Mit Pokerface nach Brüssel

Kompromisssignale aus Polen, scharfe Töne aus Spanien, neue britische und niederländische Forderungen - vor dem heute beginnenden EU-Gipfel in Brüssel wurde noch einmal kräftig Position bezogen.

Berlin. Die deutsche Präsidentschaft schließt ein Scheitern nicht mehr aus. "Wenn es keine Lösung gibt, geht die Welt auch nicht unter", hieß es in Berlin. Es sei offen, ob die Kraft schon jetzt für einen Konsens reiche. Aber auch diese Äußerung dürfte nur Taktik sein. Kanzlerin Merkel und ihr Team wollen den Druck auf Polen nicht noch steigern, das derzeit als Haupthindernis einer Einigung gilt. Zudem haben auch andere Staaten Änderungswünsche. Ein gutes Dutzend Streitpunkte sind noch ungeklärt, darunter mehrere sehr ernste. Dazu gehört etwa der niederländische Wunsch nach einer Verschärfung der Kriterien für weitere EU-Beitritte. Großbritannien wiederum hat ein Problem damit, dass die Europäische Grundrechte-Charta zwar laut dem deutschen Vorschlag nicht in den neuen Verfasssungsvertrag aufgenommen, jedoch für rechtlich verbindlich erklärt werden soll. Englands Wunsch, die Stellung des künftigen europäischen Außenministers zu schwächen, hat Spanien auf den Plan gerufen. Madrid habe außerdem verkündet, wenn ein Land Änderungen am Kern der Verfassung durchsetze, seinerseits ebenfalls zahlreiche Änderungen zu verlangen, hieß es in Berlin. Gestern mildere Signale aus Warschau

Um die neue Verfassung auf den Weg zu bringen, ist Einstimmigkeit nötig, zum letzten Mal. Denn künftig soll es in vielen Fragen Mehrheitsentscheidungen geben.

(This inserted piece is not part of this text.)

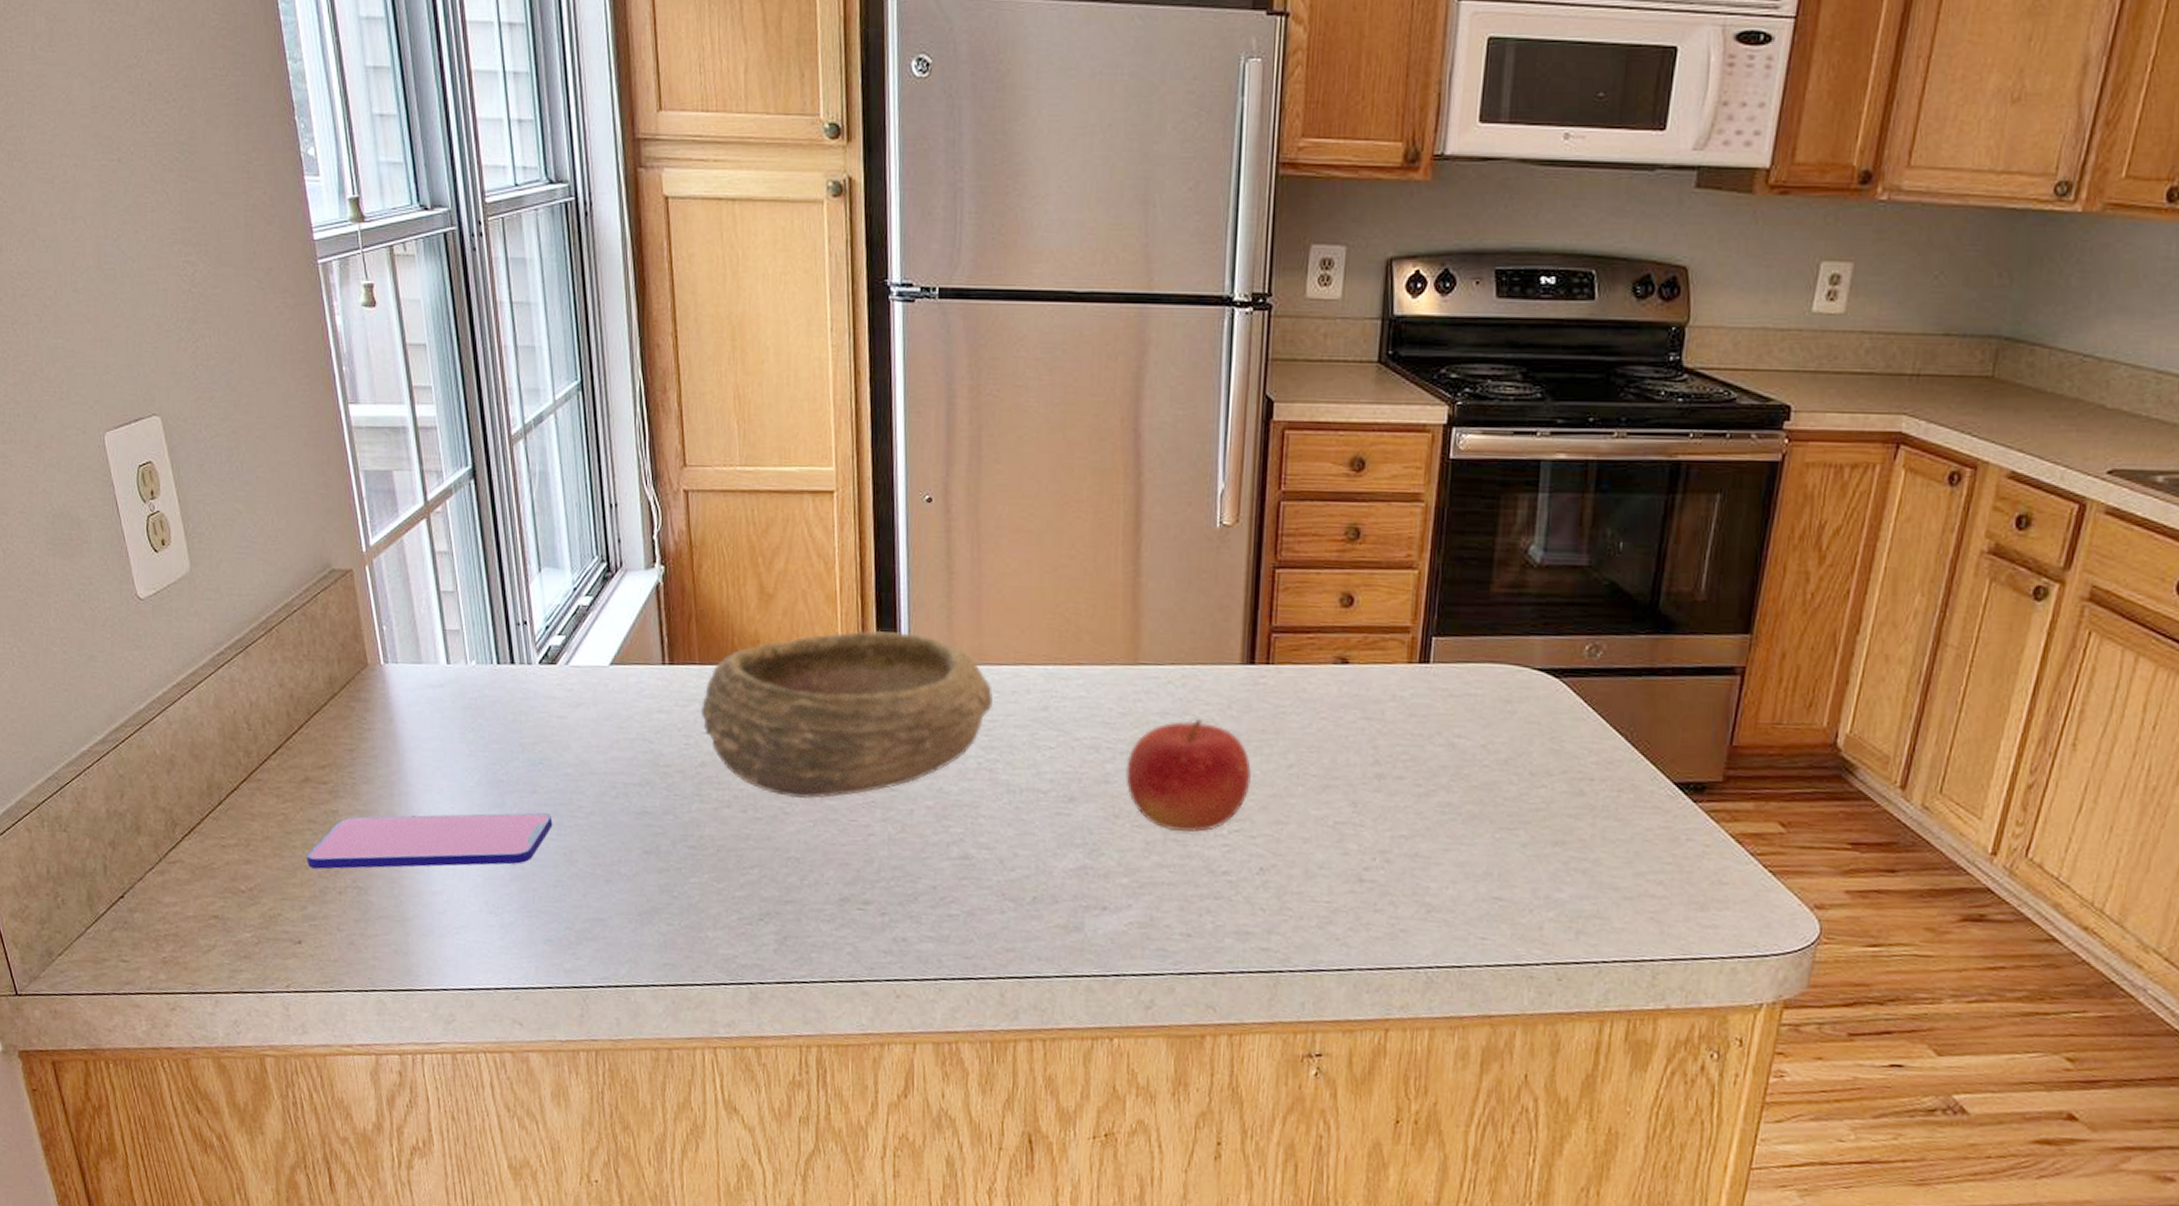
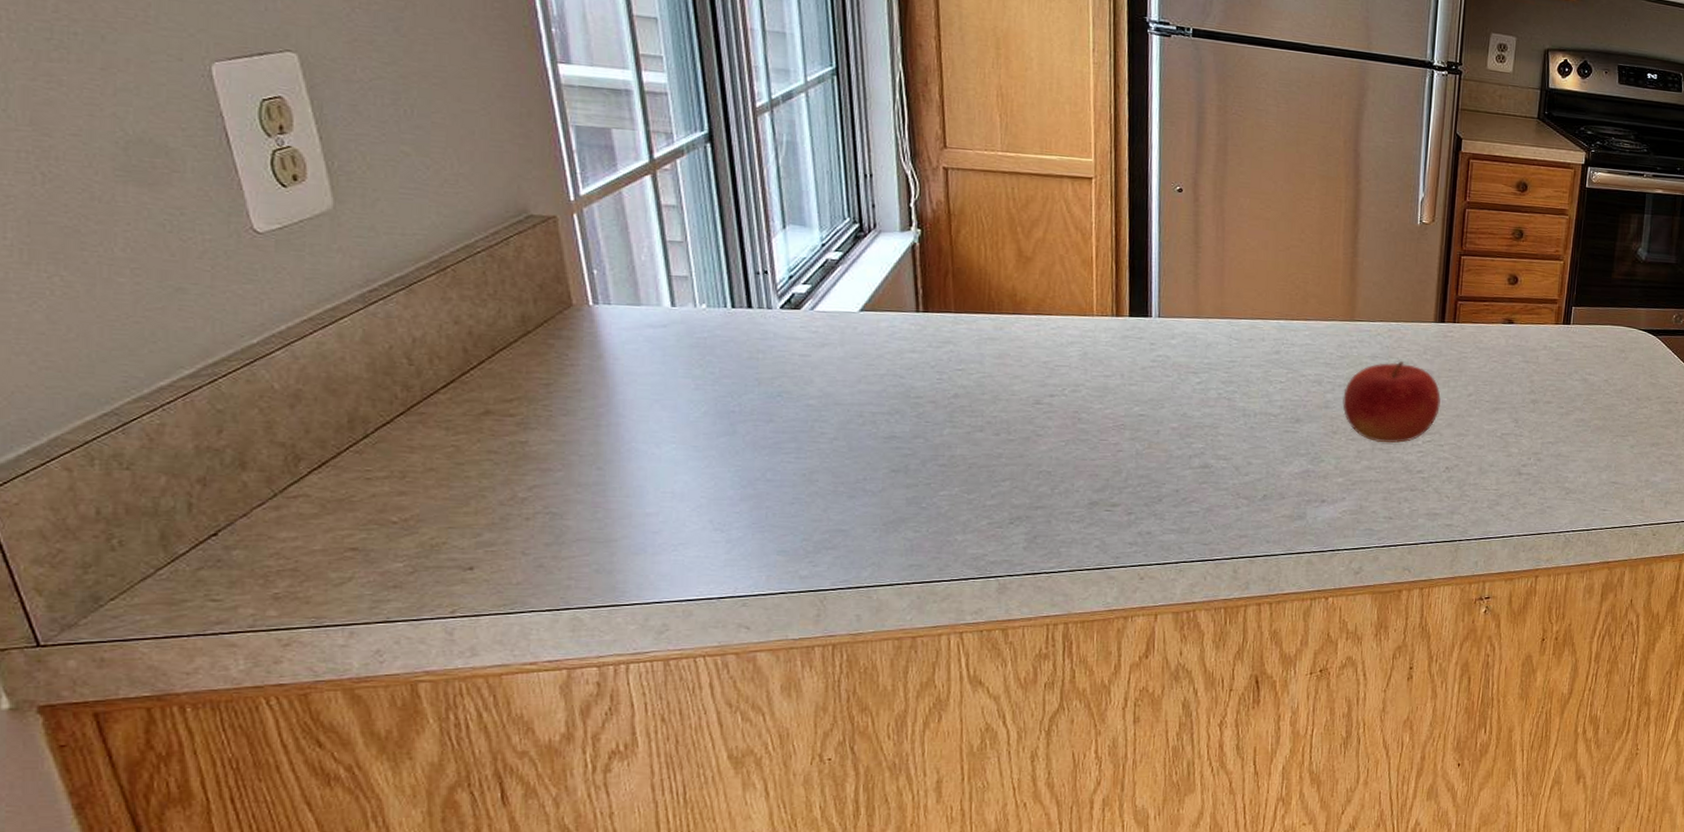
smartphone: present [307,812,553,869] -> none [484,439,791,497]
bowl: present [700,630,993,799] -> none [954,289,1232,424]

Nur so gilt eine EU mit jetzt 27 und künftig noch mehr Mitgliedern noch als handlungsfähig. 66 Prozent der EU-Bürger sind laut einer gestern veröffentlichen Umfrage für eine Verfassung. In Polen waren es sogar 69 Prozent. Die Warschauer Regierung sandte gestern mildere Signale aus. Ministerpräsident Jaroslaw Kaczynski erklärte, "im Moment" wolle man nur, dass es eine Debatte über die Mehrheitsentscheidungen gebe. Polen schlägt ein System vor, bei dem es deutlich mehr Stimmen ins Gewicht werfen kann und Deutschland weniger. Demgegenüber wollen 25 Staaten das geplante Prinzip der "doppelten Mehrheit" beibehalten: Sie gilt, wenn 55 Prozent der Mitgliedsländer, die gleichzeitig mindestens 65 Prozent der EU-Bürger repräsentieren, einem Beschluss zustimmen. Es sei doch ein gutes Omen, sagte der in dieser Frage besonders harte Ministerpräsident Jaroslaw Kaczynski, dass nicht er nach Brüssel fahre, sondern sein Zwillingsbruder, Staatspräsident Lech Kaczynski. "Ich wäre nur gefahren, wenn es um ein Veto gegangen wäre". Tschechien hat sich Polen formal angeschlossen, will aber nichts blockieren. Prag legte einen Kompromiss vor, der die Regelung der doppelten Mehrheit geringfügig ändert. Die deutsche Seite war gestern erkennbar bemüht, die Konfrontation aus der Debatte herauszunehmen. Sie setzt offenbar darauf, auf dem Gipfel selbst den Teilnehmern klar zu machen, dass Europa mit gegenseitigen Vetodrohungen nicht weiter kommt und genau deshalb die neue Verfassung braucht. Den Teilnehmern wurde jedenfalls geraten, ein paar Hemden mehr mitzunehmen, die Sitzung könne bis Samstag früh dauern.